Matvei Alexandrovich, dime, ¿qué está pasando?
¿Que qué pasa?, preguntó a su vez Matvei Alexandrovich antes de desaparecer de nuevo entre la multitud. Ianka agarró a Kosolapij de la manga, un momento, ¿a dónde van todos?
Van a demoler el edificio, tienes que darte prisa, gritó Kosolapij y se echó a correr.
¿Demolerlo?
O remodelarlo, nadie sabe bien. Dime dónde están mis zuecos de goma. Tengo que ir a Moscú a arreglar unos asuntos importantes, susurró la Liebermann en medio del alboroto. ¡Adelante, adelante! ¿Pero la tormenta de nieve? Se las arreglarán. Toma, mamá, ya estoy aquí, dame tu maleta, pero es muy ligera, Matvei, ¡la maleta de mi madre es muy ligera! Tanto mejor, querida María Nikolayevna, deme la maleta. ¡Vamos! ¿Y los Karisen? ¿Es cierto, alguien les avisó a los Karisen? Seguro que sí. Pero, ¿podemos contar con ello? Hacen muchas preguntas, ¿realmente podemos elegir? No debemos olvidar a los jóvenes. ¿Quién dijo eso? ¿Fue usted, Bárbara Mikhailovna? No, Matvei, seguramente fue usted. Y la niña, ¿dónde está la niña? ¡Páseme el champán y brindemos a la salud de los que quedan! ¡Qué asco, ni siquiera es champán de verdad! Matvei, háblenos otra vez de los planetas, ¿quiere? ¡Después! Déjenme quedarme aquí un minuto, ya ven lo grises que están las paredes. ¿No se había dado cuenta? No, jamás. Ya ve, no es para tanto. Vámonos ya, aquí todavía hay botas, el último apaga la luz.

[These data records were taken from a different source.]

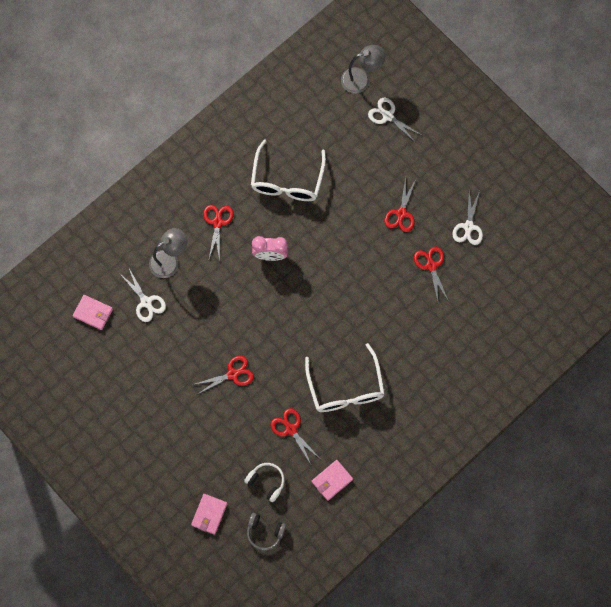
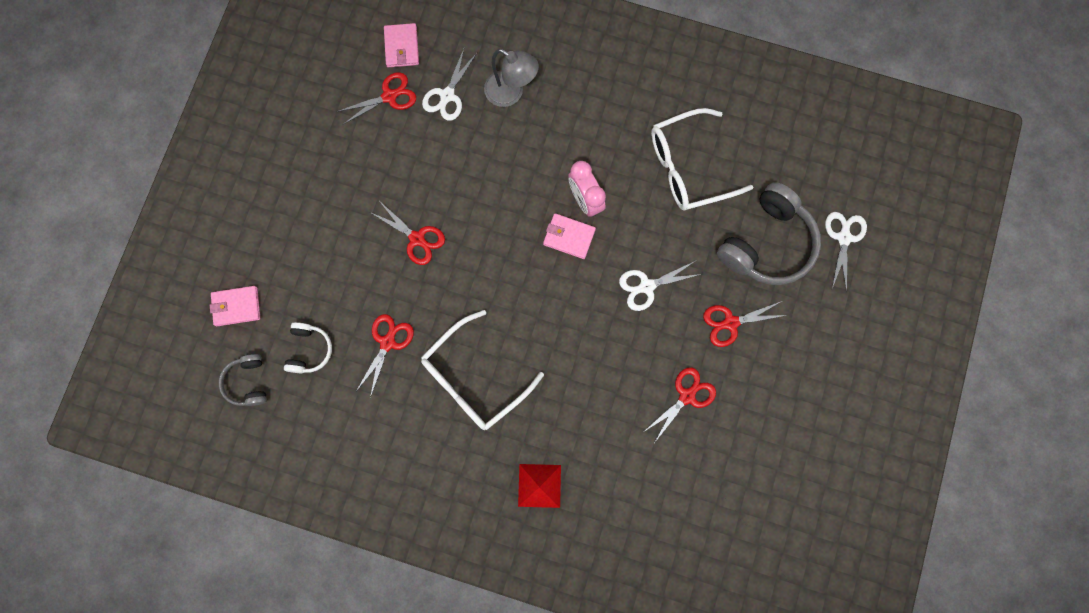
camera: 60 degrees right, 5 degrees up
red scissors [203,205,234,261] -> red scissors moved to [337,72,416,124]
pink wallet [312,460,353,501] -> pink wallet moved to [543,213,596,259]
grey lamp [341,45,385,94] -> none
white scissors [452,190,483,245] -> white scissors moved to [619,261,702,311]
none -> red pyramid [518,464,561,508]
none -> grey headphones [717,182,821,285]

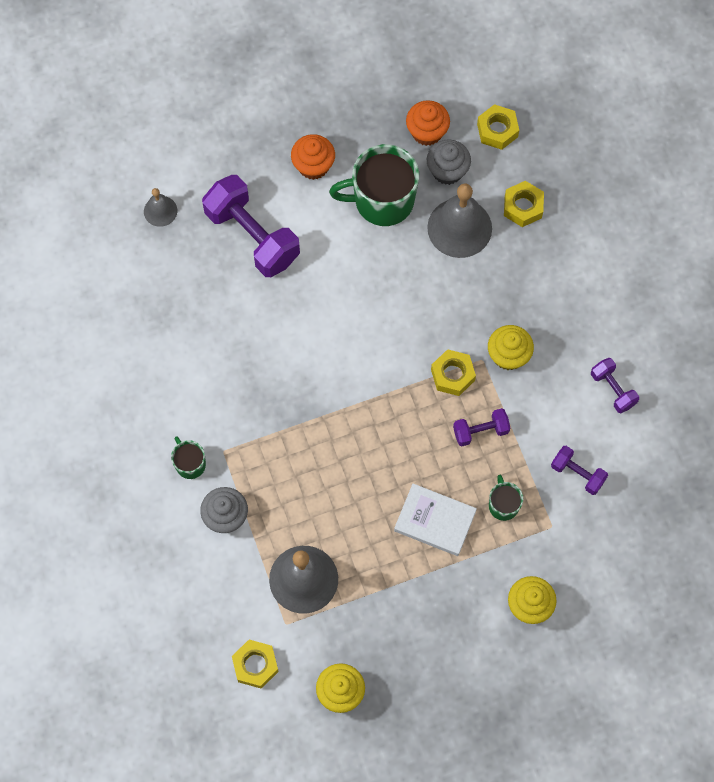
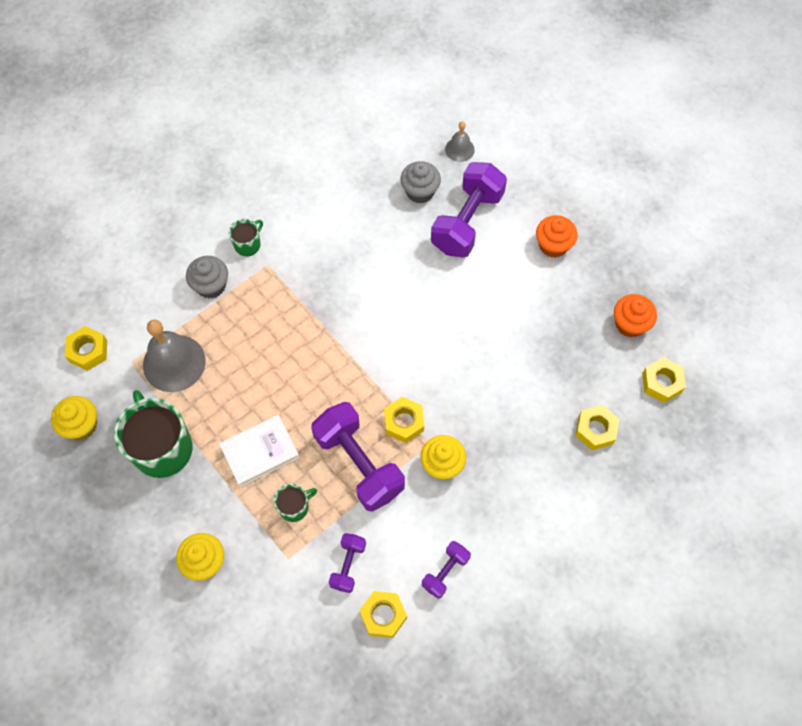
camera: 70 degrees right, 5 degrees down
green mug [329,144,419,226] -> green mug moved to [114,390,193,478]
white book [394,483,477,556] -> white book turned 60 degrees clockwise [219,415,300,487]
grey cupcake [427,140,471,185] -> grey cupcake moved to [400,161,441,204]
grey bell [427,184,492,258] -> none
purple dumbbell [453,408,510,446] -> purple dumbbell [311,402,405,512], size x1.99
none -> yellow nut [359,591,407,638]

Todos salieron corriendo. Vuelta a la calma.
Se olvidaron de mí, se dijo Ianka en voz baja.
Caminó por el pasillo. En el suelo había montones de algodón aquí y allá, en uno de ellos un cartel con la inscripción Nieve rusa en los primeros meses del invierno, en otro, un cartel con la inscripción Nieve rusa al final del invierno. Ianka siguió caminando, pasó por el cuarto del profesor y por el de los Karisen, siguió hasta el final del pasillo, y ahí, donde nunca antes había estado, había otra puerta.
Detrás se abría un paisaje: el sol estaba muy bajo, sobre el agua negra del río, al otro lado brillaba la fábrica con un resplandor eléctrico, la escarpada orilla justo delante. Hacía tanto calor como una tarde de verano, pero aún había nieve en la hierba entre las colinas. Al este, el bosquecillo, una silueta oscura, y los insólitos cerezos florecían en todo su esplendor bajo un cielo sin nubes.
Ianka se quedó un buen rato mirando, tan feliz como una paciente que vuelve al exterior por primera vez tras una larga enfermedad y siente la brisa fresca en la piel. Saludó a los Karisen que se marchaban por las colinas, e hizo una reverencia muy profunda.